* _Job item_
Please return the listing below exactly, without any of its pictures.

* _Supplied data_
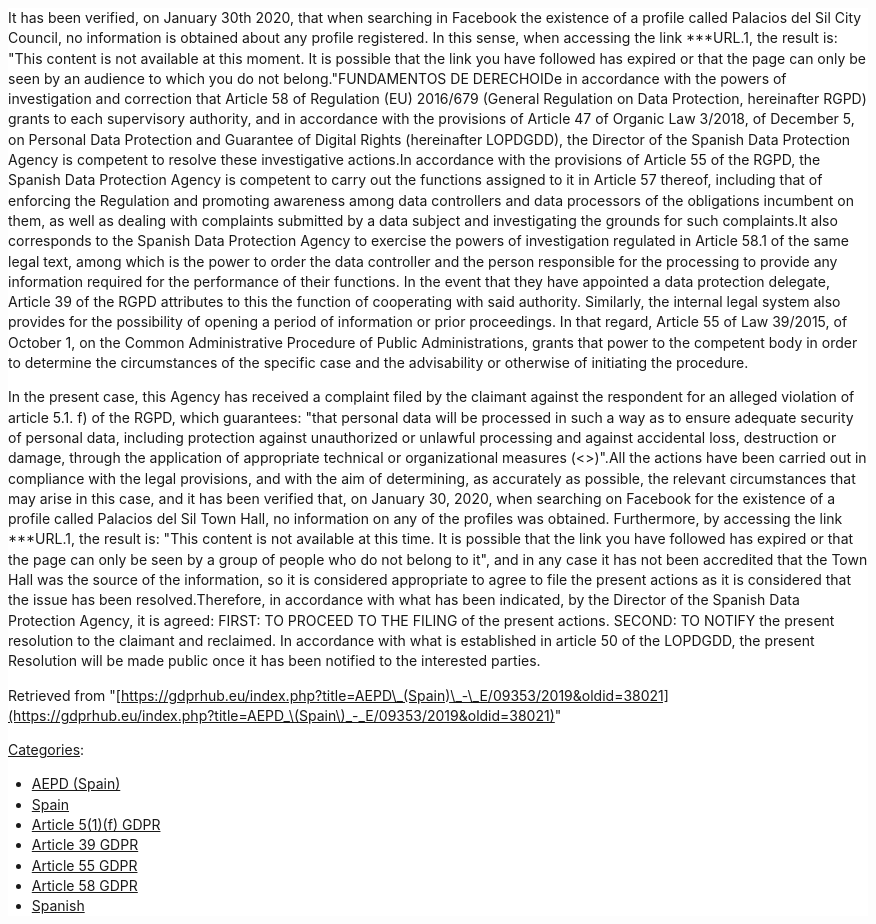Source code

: It has been verified, on January 30th 2020, that when searching in Facebook the existence of a profile called Palacios del Sil City Council, no information is obtained about any profile registered. In this sense, when accessing the link \*\*\*URL.1, the result is: "This content is not available at this moment. It is possible that the link you have followed has expired or that the page can only be seen by an audience to which you do not belong."FUNDAMENTOS DE DERECHOIDe in accordance with the powers of investigation and correction that Article 58 of Regulation (EU) 2016/679 (General Regulation on Data Protection, hereinafter RGPD) grants to each supervisory authority, and in accordance with the provisions of Article 47 of Organic Law 3/2018, of December 5, on Personal Data Protection and Guarantee of Digital Rights (hereinafter LOPDGDD), the Director of the Spanish Data Protection Agency is competent to resolve these investigative actions.In accordance with the provisions of Article 55 of the RGPD, the Spanish Data Protection Agency is competent to carry out the functions assigned to it in Article 57 thereof, including that of enforcing the Regulation and promoting awareness among data controllers and data processors of the obligations incumbent on them, as well as dealing with complaints submitted by a data subject and investigating the grounds for such complaints.It also corresponds to the Spanish Data Protection Agency to exercise the powers of investigation regulated in Article 58.1 of the same legal text, among which is the power to order the data controller and the person responsible for the processing to provide any information required for the performance of their functions. In the event that they have appointed a data protection delegate, Article 39 of the RGPD attributes to this the function of cooperating with said authority. Similarly, the internal legal system also provides for the possibility of opening a period of information or prior proceedings. In that regard, Article 55 of Law 39/2015, of October 1, on the Common Administrative Procedure of Public Administrations, grants that power to the competent body in order to determine the circumstances of the specific case and the advisability or otherwise of initiating the procedure.

In the present case, this Agency has received a complaint filed by the claimant against the respondent for an alleged violation of article 5.1. f) of the RGPD, which guarantees: "that personal data will be processed in such a way as to ensure adequate security of personal data, including protection against unauthorized or unlawful processing and against accidental loss, destruction or damage, through the application of appropriate technical or organizational measures (<<integrity and confidentiality>>)".All the actions have been carried out in compliance with the legal provisions, and with the aim of determining, as accurately as possible, the relevant circumstances that may arise in this case, and it has been verified that, on January 30, 2020, when searching on Facebook for the existence of a profile called Palacios del Sil Town Hall, no information on any of the profiles was obtained. Furthermore, by accessing the link \*\*\*URL.1, the result is: "This content is not available at this time. It is possible that the link you have followed has expired or that the page can only be seen by a group of people who do not belong to it", and in any case it has not been accredited that the Town Hall was the source of the information, so it is considered appropriate to agree to file the present actions as it is considered that the issue has been resolved.Therefore, in accordance with what has been indicated, by the Director of the Spanish Data Protection Agency, it is agreed: FIRST: TO PROCEED TO THE FILING of the present actions. SECOND: TO NOTIFY the present resolution to the claimant and reclaimed. In accordance with what is established in article 50 of the LOPDGDD, the present Resolution will be made public once it has been notified to the interested parties. 

Retrieved from "[https://gdprhub.eu/index.php?title=AEPD\_(Spain)\_-\_E/09353/2019&oldid=38021](https://gdprhub.eu/index.php?title=AEPD_\(Spain\)_-_E/09353/2019&oldid=38021)"

[Categories](/index.php?title=Special:Categories "Special:Categories"):

*   [AEPD (Spain)](/index.php?title=Category:AEPD_\(Spain\) "Category:AEPD (Spain)")
*   [Spain](/index.php?title=Category:Spain "Category:Spain")
*   [Article 5(1)(f) GDPR](/index.php?title=Category:Article_5\(1\)\(f\)_GDPR "Category:Article 5(1)(f) GDPR")
*   [Article 39 GDPR](/index.php?title=Category:Article_39_GDPR "Category:Article 39 GDPR")
*   [Article 55 GDPR](/index.php?title=Category:Article_55_GDPR "Category:Article 55 GDPR")
*   [Article 58 GDPR](/index.php?title=Category:Article_58_GDPR "Category:Article 58 GDPR")
*   [Spanish](/index.php?title=Category:Spanish "Category:Spanish")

* _Answer section_
Source code

: It has been verified, on January 30th 2020, that when searching in Facebook the existence of a profile called Palacios del Sil City Council, no information is obtained about any profile registered. In this sense, when accessing the link \*\*\*URL.1, the result is: "This content is not available at this moment. It is possible that the link you have followed has expired or that the page can only be seen by an audience to which you do not belong."FUNDAMENTOS DE DERECHOIDe in accordance with the powers of investigation and correction that Article 58 of Regulation (EU) 2016/679 (General Regulation on Data Protection, hereinafter RGPD) grants to each supervisory authority, and in accordance with the provisions of Article 47 of Organic Law 3/2018, of December 5, on Personal Data Protection and Guarantee of Digital Rights (hereinafter LOPDGDD), the Director of the Spanish Data Protection Agency is competent to resolve these investigative actions.In accordance with the provisions of Article 55 of the RGPD, the Spanish Data Protection Agency is competent to carry out the functions assigned to it in Article 57 thereof, including that of enforcing the Regulation and promoting awareness among data controllers and data processors of the obligations incumbent on them, as well as dealing with complaints submitted by a data subject and investigating the grounds for such complaints.It also corresponds to the Spanish Data Protection Agency to exercise the powers of investigation regulated in Article 58.1 of the same legal text, among which is the power to order the data controller and the person responsible for the processing to provide any information required for the performance of their functions. In the event that they have appointed a data protection delegate, Article 39 of the RGPD attributes to this the function of cooperating with said authority. Similarly, the internal legal system also provides for the possibility of opening a period of information or prior proceedings. In that regard, Article 55 of Law 39/2015, of October 1, on the Common Administrative Procedure of Public Administrations, grants that power to the competent body in order to determine the circumstances of the specific case and the advisability or otherwise of initiating the procedure.

In the present case, this Agency has received a complaint filed by the claimant against the respondent for an alleged violation of article 5.1. f) of the RGPD, which guarantees: "that personal data will be processed in such a way as to ensure adequate security of personal data, including protection against unauthorized or unlawful processing and against accidental loss, destruction or damage, through the application of appropriate technical or organizational measures (<<integrity and confidentiality>>)".All the actions have been carried out in compliance with the legal provisions, and with the aim of determining, as accurately as possible, the relevant circumstances that may arise in this case, and it has been verified that, on January 30, 2020, when searching on Facebook for the existence of a profile called Palacios del Sil Town Hall, no information on any of the profiles was obtained. Furthermore, by accessing the link \*\*\*URL.1, the result is: "This content is not available at this time. It is possible that the link you have followed has expired or that the page can only be seen by a group of people who do not belong to it", and in any case it has not been accredited that the Town Hall was the source of the information, so it is considered appropriate to agree to file the present actions as it is considered that the issue has been resolved.Therefore, in accordance with what has been indicated, by the Director of the Spanish Data Protection Agency, it is agreed: FIRST: TO PROCEED TO THE FILING of the present actions. SECOND: TO NOTIFY the present resolution to the claimant and reclaimed. In accordance with what is established in article 50 of the LOPDGDD, the present Resolution will be made public once it has been notified to the interested parties. 

Retrieved from "[https://gdprhub.eu/index.php?title=AEPD\_(Spain)\_-\_E/09353/2019&oldid=38021](https://gdprhub.eu/index.php?title=AEPD_\(Spain\)_-_E/09353/2019&oldid=38021)"

[Categories](/index.php?title=Special:Categories "Special:Categories"):

*   [AEPD (Spain)](/index.php?title=Category:AEPD_\(Spain\) "Category:AEPD (Spain)")
*   [Spain](/index.php?title=Category:Spain "Category:Spain")
*   [Article 5(1)(f) GDPR](/index.php?title=Category:Article_5\(1\)\(f\)_GDPR "Category:Article 5(1)(f) GDPR")
*   [Article 39 GDPR](/index.php?title=Category:Article_39_GDPR "Category:Article 39 GDPR")
*   [Article 55 GDPR](/index.php?title=Category:Article_55_GDPR "Category:Article 55 GDPR")
*   [Article 58 GDPR](/index.php?title=Category:Article_58_GDPR "Category:Article 58 GDPR")
*   [Spanish](/index.php?title=Category:Spanish "Category:Spanish")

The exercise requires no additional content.